TimeAtlas

The TimeAtlas is a purpose-built data structure for storing, querying, and analyzing genome-wide pairwise TMRCA predictions at scale.

Motivation

When running fastcxt on thousands of sample pairs across entire chromosomes, the output is a large collection of per-block, per-pair (mean, variance) vectors. The TimeAtlas organizes these into a queryable structure indexed by chromosome arm, sample pair, and genomic position.

Creating an atlas

from fastcxt.atlas import TimeAtlas
import numpy as np

atlas = TimeAtlas()

# Add results for each chromosome arm
atlas.add_arm(
    "2L",
    means=means_2L,           # (n_pairs, n_windows)
    variances=variances_2L,   # (n_pairs, n_windows)
    pairs=pairs_array,        # (n_pairs, 2)
    window_size=2000,
    mutation_rate=3.5e-9,
)

Querying pairs

# Get TMRCA profile for one pair across a chromosome arm
m, v = atlas.query_pair("2L", sample_a=0, sample_b=42)

# m: (n_windows,) log-TMRCA means
# v: (n_windows,) log-TMRCA variances

Querying positions

# Get all pairwise TMRCAs at a specific genomic position
pairs, means_at_pos, vars_at_pos = atlas.query_window("2L", position_bp=5_000_000)

# Get TMRCAs across a region
pairs, means_region, vars_region = atlas.query_region("2L", 5_000_000, 6_000_000)

Finding extreme pairs

# Which pairs have the deepest coalescence at a position?
deep = atlas.deepest_pairs("2L", position_bp=5_000_000, k=10)

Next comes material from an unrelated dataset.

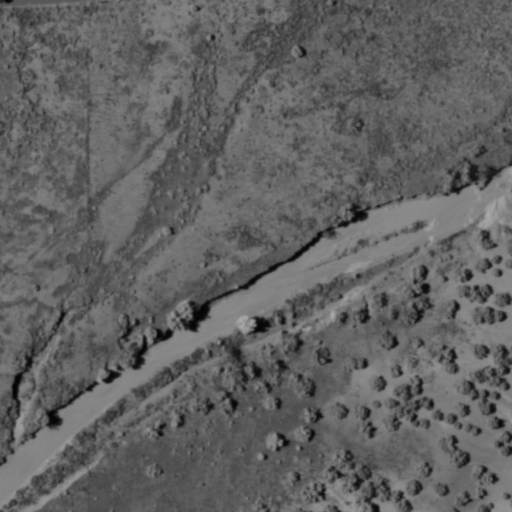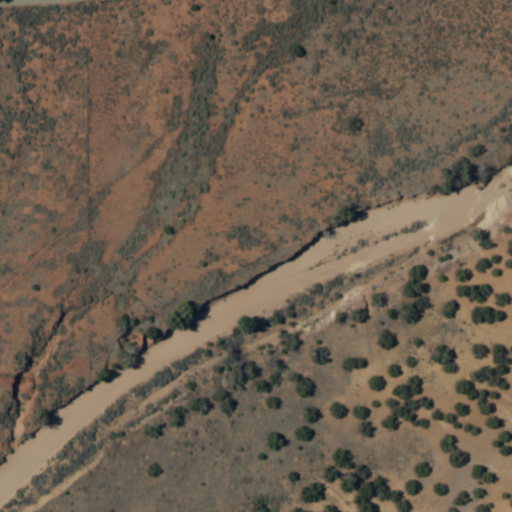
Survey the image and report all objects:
road: (7, 0)
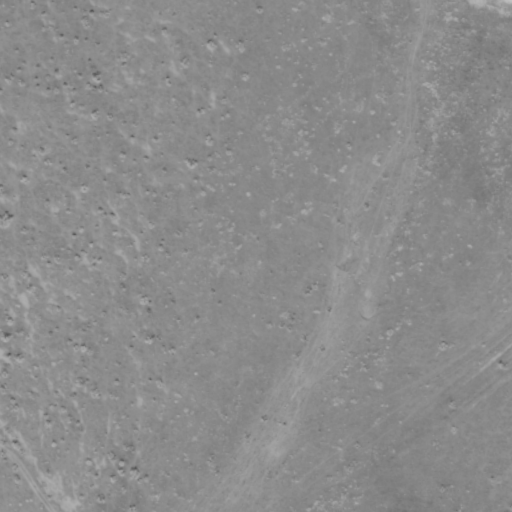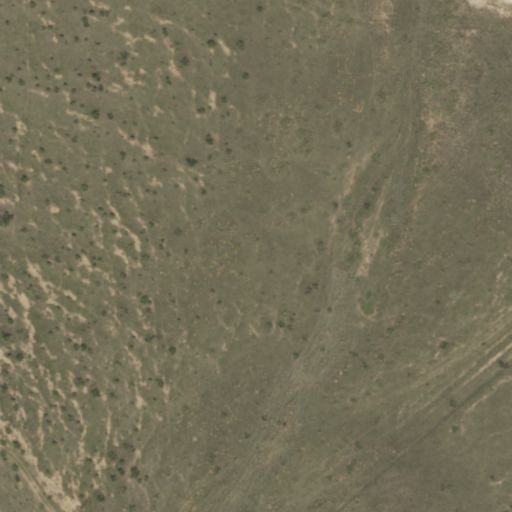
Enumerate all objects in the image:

# Which pairs are most closely related?
shallow = atlas.shallowest_pairs("2L", position_bp=5_000_000, k=10)

Summary statistics

print(atlas.summary())
# {
#   "n_arms": 5,
#   "total_pairs": 4950,
#   "total_windows": 115000,
#   "per_arm": {
#     "2L": {"n_pairs": 4950, "n_windows": 24682, ...},
#     ...
#   }
# }

# Per-pair genome-wide mean TMRCA
mean_tmrca_per_pair = atlas.mean_tmrca("2L")

Serialization

# Save
atlas.save("my_atlas/")

# Load
atlas = TimeAtlas.load("my_atlas/")

Storage format:

my_atlas/
├── manifest.json       # metadata, arm list, parameters
├── 2L.npz              # means, variances, pairs, window_starts
├── 2R.npz
├── 3L.npz
├── 3R.npz
└── X.npz

Iterating over pairs

for sample_a, sample_b, means, variances in atlas.iter_pairs("2L"):
    # Process each pair's TMRCA profile
    avg_tmrca = np.exp(means).mean()
    print(f"Pair ({sample_a}, {sample_b}): mean TMRCA = {avg_tmrca:.0f}")

Visualization

The TimeAtlas integrates directly with the showcase visualization script to produce publication-quality figures. See Visualization for the full gallery and usage guide.

# Generate all figures from simulated data
python scripts/plot_atlas_showcase.py --outdir figures/

The script generates geographic maps of collection sites, TMRCA landscapes across chromosome arms, population heatmaps, selective sweep panels, dense raster heatmaps, and a composite dashboard — all powered by the TimeAtlas query API.

Genome-wide TMRCA landscape

Genome-wide TMRCA landscape across 5 chromosome arms with per-population ribbons and a selective sweep dip visible on chr2L.